━━━ STUDY TEXT
Kenny said both small-cap and mid-cap stocks are beating the Dow Jones Industrial Average at the moment.

A broader lineup of benchmarks, including the Dow Utilities, Dow Transports and Nasdaq 100, as well as biotech, bank, semiconductor, builders and gold indexes have all outperformed the Dow Industrials recently, according to Yahoo.

During the current earnings period, investors have witnessed more companies lowering their profit outlook for the rest of 2013, USA Today reported.

Scott Freeze, president of Street One Financial, told USA Today he believes the stock market is "slowly melting up on basically nothing."

"Some of the earnings were OK, but it's more just stimulus, stimulus, stimulus," Freeze said. "As long as the world wants to print [money] … the fears of a global slowdown are going to be muted."
━━━━━━
EXERCISE TASKS:
A – Name every index in the market news excerpt that is said to have outperformed the Dow Industrials recently.
B – In the market news excerpt, what position does Scott Freeze hold?
C – Extend the market news excerpt past its final sentence.
The entries after this point come from a different source than the market news excerpt.
━━━ SOURCE DATA
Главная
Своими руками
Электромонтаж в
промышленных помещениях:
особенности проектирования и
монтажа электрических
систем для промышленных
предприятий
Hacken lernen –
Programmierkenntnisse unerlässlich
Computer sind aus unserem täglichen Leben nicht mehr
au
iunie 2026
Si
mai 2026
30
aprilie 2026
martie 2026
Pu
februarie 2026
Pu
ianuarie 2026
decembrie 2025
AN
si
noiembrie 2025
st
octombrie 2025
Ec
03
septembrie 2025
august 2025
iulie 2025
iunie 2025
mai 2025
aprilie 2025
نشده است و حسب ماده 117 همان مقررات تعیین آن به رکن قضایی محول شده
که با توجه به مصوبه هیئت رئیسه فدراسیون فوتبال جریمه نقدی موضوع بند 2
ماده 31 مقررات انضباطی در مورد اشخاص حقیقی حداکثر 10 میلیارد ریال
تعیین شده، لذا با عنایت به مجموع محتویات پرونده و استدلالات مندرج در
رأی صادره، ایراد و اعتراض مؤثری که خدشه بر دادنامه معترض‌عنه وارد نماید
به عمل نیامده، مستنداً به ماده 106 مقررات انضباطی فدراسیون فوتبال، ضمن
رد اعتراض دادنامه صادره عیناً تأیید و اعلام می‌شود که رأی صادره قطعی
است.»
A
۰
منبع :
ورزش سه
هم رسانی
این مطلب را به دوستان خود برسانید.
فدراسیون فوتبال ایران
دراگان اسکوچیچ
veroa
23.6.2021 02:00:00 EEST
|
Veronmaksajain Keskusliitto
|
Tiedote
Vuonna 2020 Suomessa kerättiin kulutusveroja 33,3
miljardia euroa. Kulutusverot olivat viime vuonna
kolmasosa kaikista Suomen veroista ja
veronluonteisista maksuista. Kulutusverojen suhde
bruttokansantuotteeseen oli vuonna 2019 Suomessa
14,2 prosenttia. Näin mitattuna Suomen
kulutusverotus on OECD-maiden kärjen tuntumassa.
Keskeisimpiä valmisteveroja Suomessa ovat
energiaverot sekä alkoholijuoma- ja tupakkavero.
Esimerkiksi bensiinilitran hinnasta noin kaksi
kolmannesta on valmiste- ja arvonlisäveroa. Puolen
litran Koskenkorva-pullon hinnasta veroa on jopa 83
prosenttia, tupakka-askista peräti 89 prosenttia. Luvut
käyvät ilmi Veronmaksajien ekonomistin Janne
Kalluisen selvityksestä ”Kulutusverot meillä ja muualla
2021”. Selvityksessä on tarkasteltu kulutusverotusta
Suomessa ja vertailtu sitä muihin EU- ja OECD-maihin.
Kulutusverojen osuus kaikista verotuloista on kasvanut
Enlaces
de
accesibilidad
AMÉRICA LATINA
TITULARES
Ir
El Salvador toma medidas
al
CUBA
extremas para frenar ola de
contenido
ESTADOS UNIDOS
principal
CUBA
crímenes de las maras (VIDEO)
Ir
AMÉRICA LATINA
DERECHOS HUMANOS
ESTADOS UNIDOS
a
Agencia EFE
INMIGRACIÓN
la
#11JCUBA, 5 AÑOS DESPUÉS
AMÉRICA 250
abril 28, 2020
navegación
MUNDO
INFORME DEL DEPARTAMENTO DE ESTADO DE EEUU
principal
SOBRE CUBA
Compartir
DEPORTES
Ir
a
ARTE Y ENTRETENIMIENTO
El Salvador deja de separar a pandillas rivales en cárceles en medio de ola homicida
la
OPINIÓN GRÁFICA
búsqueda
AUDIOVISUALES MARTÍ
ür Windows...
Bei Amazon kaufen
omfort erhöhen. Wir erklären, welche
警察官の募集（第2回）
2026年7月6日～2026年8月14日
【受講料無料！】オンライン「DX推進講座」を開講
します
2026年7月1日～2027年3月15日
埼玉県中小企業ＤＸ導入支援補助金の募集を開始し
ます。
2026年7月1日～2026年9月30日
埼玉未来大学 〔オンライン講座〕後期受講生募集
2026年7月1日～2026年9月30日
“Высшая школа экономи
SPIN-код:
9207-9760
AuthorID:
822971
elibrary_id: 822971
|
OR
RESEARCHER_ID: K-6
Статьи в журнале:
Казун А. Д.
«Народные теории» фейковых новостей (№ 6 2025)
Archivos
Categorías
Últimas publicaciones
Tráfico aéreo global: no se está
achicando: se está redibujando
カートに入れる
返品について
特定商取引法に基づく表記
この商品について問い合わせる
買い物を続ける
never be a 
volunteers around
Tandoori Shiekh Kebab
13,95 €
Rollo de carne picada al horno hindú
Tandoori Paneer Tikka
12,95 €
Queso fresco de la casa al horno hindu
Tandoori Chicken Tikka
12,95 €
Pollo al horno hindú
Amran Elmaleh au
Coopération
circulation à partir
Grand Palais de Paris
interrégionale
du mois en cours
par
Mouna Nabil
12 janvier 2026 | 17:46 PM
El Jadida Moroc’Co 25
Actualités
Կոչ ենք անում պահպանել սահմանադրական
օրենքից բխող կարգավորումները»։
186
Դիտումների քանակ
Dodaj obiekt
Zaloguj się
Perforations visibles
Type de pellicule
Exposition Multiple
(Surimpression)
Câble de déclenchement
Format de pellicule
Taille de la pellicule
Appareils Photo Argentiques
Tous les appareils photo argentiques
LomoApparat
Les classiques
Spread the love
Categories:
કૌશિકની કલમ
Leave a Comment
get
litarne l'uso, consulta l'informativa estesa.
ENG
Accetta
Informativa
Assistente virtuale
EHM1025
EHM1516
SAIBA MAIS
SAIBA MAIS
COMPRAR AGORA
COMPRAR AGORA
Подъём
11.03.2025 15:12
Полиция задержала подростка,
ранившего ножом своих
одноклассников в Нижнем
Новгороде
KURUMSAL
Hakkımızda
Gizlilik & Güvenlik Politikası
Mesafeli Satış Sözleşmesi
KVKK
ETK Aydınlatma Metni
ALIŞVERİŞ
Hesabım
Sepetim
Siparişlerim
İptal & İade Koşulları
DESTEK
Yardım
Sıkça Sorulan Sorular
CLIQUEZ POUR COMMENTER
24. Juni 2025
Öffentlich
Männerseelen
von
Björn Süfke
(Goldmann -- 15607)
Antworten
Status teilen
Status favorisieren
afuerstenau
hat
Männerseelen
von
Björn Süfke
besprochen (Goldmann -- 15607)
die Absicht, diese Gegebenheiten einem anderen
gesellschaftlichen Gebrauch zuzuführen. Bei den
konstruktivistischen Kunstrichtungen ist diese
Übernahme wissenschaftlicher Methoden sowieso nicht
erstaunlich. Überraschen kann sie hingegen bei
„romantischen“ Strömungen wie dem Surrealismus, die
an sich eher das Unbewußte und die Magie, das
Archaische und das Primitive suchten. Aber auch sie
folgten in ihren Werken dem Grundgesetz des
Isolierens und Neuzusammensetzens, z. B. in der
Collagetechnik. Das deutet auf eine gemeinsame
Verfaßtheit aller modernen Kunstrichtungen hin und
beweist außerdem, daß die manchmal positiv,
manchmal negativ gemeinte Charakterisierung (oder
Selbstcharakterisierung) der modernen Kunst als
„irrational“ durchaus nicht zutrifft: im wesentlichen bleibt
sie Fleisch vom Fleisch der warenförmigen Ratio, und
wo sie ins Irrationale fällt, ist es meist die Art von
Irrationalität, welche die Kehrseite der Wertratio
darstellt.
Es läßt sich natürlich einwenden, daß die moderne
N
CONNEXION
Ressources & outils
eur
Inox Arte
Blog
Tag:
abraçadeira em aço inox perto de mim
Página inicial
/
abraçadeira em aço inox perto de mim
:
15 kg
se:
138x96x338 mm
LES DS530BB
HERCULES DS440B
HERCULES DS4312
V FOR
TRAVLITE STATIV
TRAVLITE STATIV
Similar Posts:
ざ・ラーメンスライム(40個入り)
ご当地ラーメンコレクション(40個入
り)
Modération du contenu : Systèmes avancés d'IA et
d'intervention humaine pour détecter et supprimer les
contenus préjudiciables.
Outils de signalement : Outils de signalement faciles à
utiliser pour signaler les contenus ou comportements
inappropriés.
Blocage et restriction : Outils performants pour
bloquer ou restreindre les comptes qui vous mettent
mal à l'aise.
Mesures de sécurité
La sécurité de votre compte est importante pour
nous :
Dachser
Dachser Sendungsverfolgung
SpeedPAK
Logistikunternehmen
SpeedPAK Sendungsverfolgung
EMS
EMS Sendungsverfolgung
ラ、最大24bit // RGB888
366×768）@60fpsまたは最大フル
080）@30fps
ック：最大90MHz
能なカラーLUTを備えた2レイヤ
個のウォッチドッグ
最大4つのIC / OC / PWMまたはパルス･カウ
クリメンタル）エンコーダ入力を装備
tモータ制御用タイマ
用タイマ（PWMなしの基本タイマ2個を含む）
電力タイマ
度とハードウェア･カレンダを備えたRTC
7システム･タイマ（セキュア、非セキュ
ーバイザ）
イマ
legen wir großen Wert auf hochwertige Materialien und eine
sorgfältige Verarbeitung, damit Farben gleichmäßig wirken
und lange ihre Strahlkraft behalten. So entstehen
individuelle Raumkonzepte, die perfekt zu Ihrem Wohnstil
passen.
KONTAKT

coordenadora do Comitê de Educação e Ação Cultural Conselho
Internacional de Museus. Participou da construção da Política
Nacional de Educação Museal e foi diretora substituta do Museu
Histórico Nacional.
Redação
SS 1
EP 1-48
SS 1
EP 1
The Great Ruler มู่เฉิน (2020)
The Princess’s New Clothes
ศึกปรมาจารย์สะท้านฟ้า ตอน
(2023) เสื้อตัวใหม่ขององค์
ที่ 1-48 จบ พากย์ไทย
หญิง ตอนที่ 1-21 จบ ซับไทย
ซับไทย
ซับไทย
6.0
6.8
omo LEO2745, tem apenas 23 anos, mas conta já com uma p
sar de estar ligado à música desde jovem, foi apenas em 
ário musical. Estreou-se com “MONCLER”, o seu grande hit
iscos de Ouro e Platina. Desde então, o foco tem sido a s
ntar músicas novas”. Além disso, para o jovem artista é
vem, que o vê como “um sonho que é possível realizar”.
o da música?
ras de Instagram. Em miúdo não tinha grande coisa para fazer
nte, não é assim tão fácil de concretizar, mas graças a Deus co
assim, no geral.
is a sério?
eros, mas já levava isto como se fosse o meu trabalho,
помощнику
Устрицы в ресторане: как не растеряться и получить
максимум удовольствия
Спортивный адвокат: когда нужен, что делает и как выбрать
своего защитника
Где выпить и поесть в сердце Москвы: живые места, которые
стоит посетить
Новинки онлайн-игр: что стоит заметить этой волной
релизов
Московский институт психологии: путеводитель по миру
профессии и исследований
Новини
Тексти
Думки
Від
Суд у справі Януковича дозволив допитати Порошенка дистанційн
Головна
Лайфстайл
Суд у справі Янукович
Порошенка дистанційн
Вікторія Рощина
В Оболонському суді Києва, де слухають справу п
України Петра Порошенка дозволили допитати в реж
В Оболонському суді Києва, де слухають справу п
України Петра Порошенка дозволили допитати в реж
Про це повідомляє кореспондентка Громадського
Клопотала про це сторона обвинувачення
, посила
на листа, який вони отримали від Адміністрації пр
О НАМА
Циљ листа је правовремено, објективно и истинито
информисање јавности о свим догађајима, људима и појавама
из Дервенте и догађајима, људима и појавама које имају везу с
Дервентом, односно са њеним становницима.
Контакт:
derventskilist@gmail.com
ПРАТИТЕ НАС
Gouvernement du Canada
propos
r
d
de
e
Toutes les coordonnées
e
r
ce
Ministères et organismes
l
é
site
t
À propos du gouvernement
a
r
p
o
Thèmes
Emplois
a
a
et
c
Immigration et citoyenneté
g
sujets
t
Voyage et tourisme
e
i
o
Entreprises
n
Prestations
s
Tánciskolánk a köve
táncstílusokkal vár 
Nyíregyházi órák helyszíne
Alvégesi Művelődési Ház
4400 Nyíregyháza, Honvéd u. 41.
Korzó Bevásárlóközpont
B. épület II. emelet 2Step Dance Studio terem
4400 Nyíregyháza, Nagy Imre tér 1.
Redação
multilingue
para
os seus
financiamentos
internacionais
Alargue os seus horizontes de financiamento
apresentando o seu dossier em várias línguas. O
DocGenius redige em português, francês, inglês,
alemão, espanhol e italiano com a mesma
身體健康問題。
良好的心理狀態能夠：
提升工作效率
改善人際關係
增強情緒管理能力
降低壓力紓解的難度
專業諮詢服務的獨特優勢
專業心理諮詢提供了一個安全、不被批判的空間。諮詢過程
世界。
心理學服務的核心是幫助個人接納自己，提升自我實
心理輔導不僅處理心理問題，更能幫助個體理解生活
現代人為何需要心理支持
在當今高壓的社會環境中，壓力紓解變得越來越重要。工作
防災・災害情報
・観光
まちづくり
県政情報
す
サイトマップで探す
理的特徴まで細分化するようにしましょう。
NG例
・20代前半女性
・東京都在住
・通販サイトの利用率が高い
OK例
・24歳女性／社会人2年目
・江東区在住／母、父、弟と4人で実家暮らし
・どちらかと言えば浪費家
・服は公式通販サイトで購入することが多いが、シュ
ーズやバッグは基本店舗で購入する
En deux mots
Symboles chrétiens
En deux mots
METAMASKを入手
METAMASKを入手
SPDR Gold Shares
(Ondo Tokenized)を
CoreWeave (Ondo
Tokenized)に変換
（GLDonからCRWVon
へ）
━━━━━━
ANSWERS FOR EACH ITEM:
A – Dow Utilities, Dow Transports, Nasdaq 100, the biotech index, the bank index, the semiconductor index, the builders index, the gold index

B – He is president of Street One Financial.

C –
Joe Heider, principal at Rehmann Group, was of the opinion stocks are up by default because investors cannot think of a viable investment alternative.

"You can leave it in cash and make nothing on it," Heider told USA Today. "You can put it in bonds and earn nothing."

Approximately 50 percent of the S&P 500 companies have reported results so far, with 69 percent of firms beating expectations and 20 percent missing them, according to Thomson Reuters data cited by CNBC.

If all remaining companies report earnings in line with estimates, earnings will be 3.8 percent higher than in 2012’s first quarter, CNBC said.